The Strange Death of Liberal America is an important book, both as cultural artifact and impassioned historical paean. It's an enlightening and highly-recommended read for lefties and historians alike.
[T]he book is insightful and passionate. Some important primary materials get close attention, such as the voting rights-ear Mississippi Sovereignty Commission files and the more recent Internal Revenue Service documents concerning the Bush-Cheney Recount Fund and its links to the Brooks Brothers riot. Most citations are to journalistic sources. There is also a useful internet bibliography.
This is a book that belongs on the shelf next to George Lakoffs Whose Freedom? Although the title sounds dark, Brauer argues that Liberal America not dead, but appears to be in the ICU after decades of relentless assault by an alliance of opposing forces. He goes on to offer the hopeful message that even this appearance is deceiving. Ralph Brauer makes a convincing case that the American people are still capable of waking up and demanding a return to the principles they have always stood for, if only someone offers coherent leadership with integrity..This is an important book clear in its thought, well organized, written in a conversational style that flows well. Like Al Gores film An Inconvenient Truth, this is material that could have been dry, but instead is passionate. I only wish there were some way to make sure the people running the Democratic party would read this book and take its points to heart.
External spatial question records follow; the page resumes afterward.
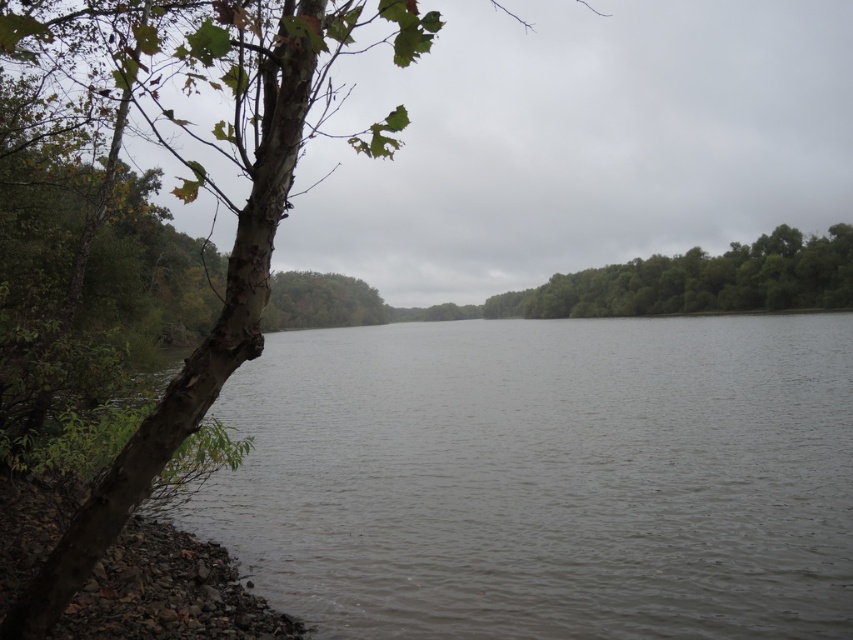
Who is more distant from viewer, (28, 536) or (724, 260)?

The point (724, 260) is more distant.

Can you confirm if rocks at lower left is smaller than green leafy trees at center?

Indeed, rocks at lower left has a smaller size compared to green leafy trees at center.

You are a GUI agent. You are given a task and a screenshot of the screen. Output one action in this format:
    pyautogui.click(x=<x>, y=<y>)
    Task: Click on the rocks at lower left
    
    Given the screenshot: What is the action you would take?
    pyautogui.click(x=167, y=593)

Who is taller, green rough bark tree at left or rocks at lower left?

Standing taller between the two is green rough bark tree at left.

Does green rough bark tree at left have a lesser height compared to rocks at lower left?

No.

What do you see at coordinates (227, 209) in the screenshot?
I see `green rough bark tree at left` at bounding box center [227, 209].

Locate an element on the screen. green rough bark tree at left is located at coordinates (227, 209).

Between point (228, 4) and point (761, 237), which one is positioned in front?

Positioned in front is point (228, 4).

Is green rough bark tree at left to the right of green leafy trees at center from the viewer's perspective?

No, green rough bark tree at left is not to the right of green leafy trees at center.

Between point (136, 49) and point (625, 268), which one is positioned behind?

Positioned behind is point (625, 268).

I want to click on green rough bark tree at left, so click(x=227, y=209).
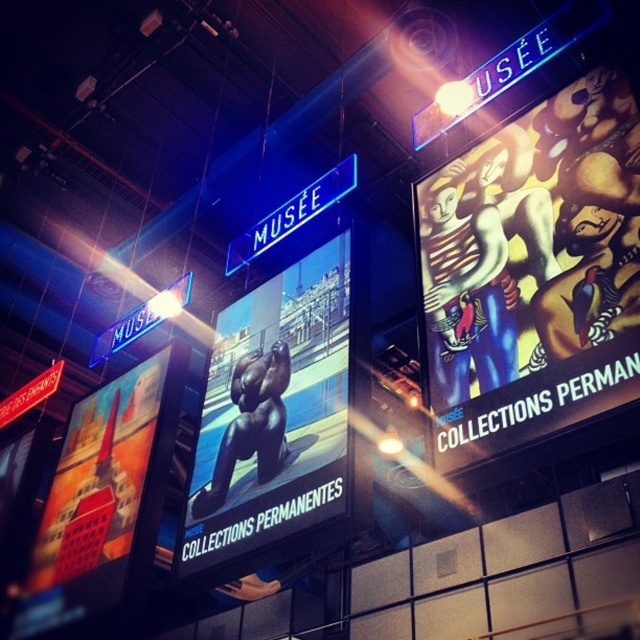
Does black glossy bear at center come behind shiny black bear at left?

Yes, black glossy bear at center is further from the viewer.

You are a GUI agent. You are given a task and a screenshot of the screen. Output one action in this format:
    pyautogui.click(x=<x>, y=<y>)
    Task: Click on the black glossy bear at center
    This screenshot has height=640, width=640.
    Given the screenshot: What is the action you would take?
    pyautogui.click(x=273, y=413)

Describe the element at coordinates (532, 273) in the screenshot. The height and width of the screenshot is (640, 640). I see `matte colorful painting at upper right` at that location.

Image resolution: width=640 pixels, height=640 pixels. I want to click on matte colorful painting at upper right, so click(532, 273).

Where is `matte colorful painting at upper right`? This screenshot has width=640, height=640. matte colorful painting at upper right is located at coordinates (532, 273).

Between point (570, 184) and point (160, 378), which one is positioned behind?

Point (160, 378)

Who is lower down, matte colorful painting at upper right or shiny black bear at left?

shiny black bear at left is lower down.

Is point (548, 116) closer to viewer compared to point (48, 579)?

That is True.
Liberal America, in the formulation of Brauer, consisted of a commitment to the idea that government exists to keep the playing field level in the areas of economic and social justice, educational equity, voting rights, and media fairness. He believes that this commitment has declined in recent years and identifies the reason for the decline as a combination of a Republic counterrevolution dedicated to rolling back the ideals of the New Deal, the inability of Republicans or Democrats to answer questions raised by the civil rights and feminist movements, and the shift of suburban America from a place of opportunity to a battleground of economic and cultural conflict.
[A] fascinating examination of how American attitudes shifted sharply to the political right in recent times. Part modern political history, part lamentation for the abandonment of the liberal ideal in which government exists to keep the playing field level, part cautionary tale of the social ills promoted by policies that increasingly favor the rich, the powerful, and the corporations over struggling ordinary citizens, The Strange Death of Liberal America is fascinating and slightly unnerving in its grim survey of the past and dark predictions for the future. From suburban obsession with minutia rather than the broad picture, to subtle rollbacks in civil rights, to the drumbeat of fear that the so-called Counterrevolution plays to scare voters into falling in line with its social agenda, The Strange Death of Liberal America exposes all in no-nonsense, clear and charged language.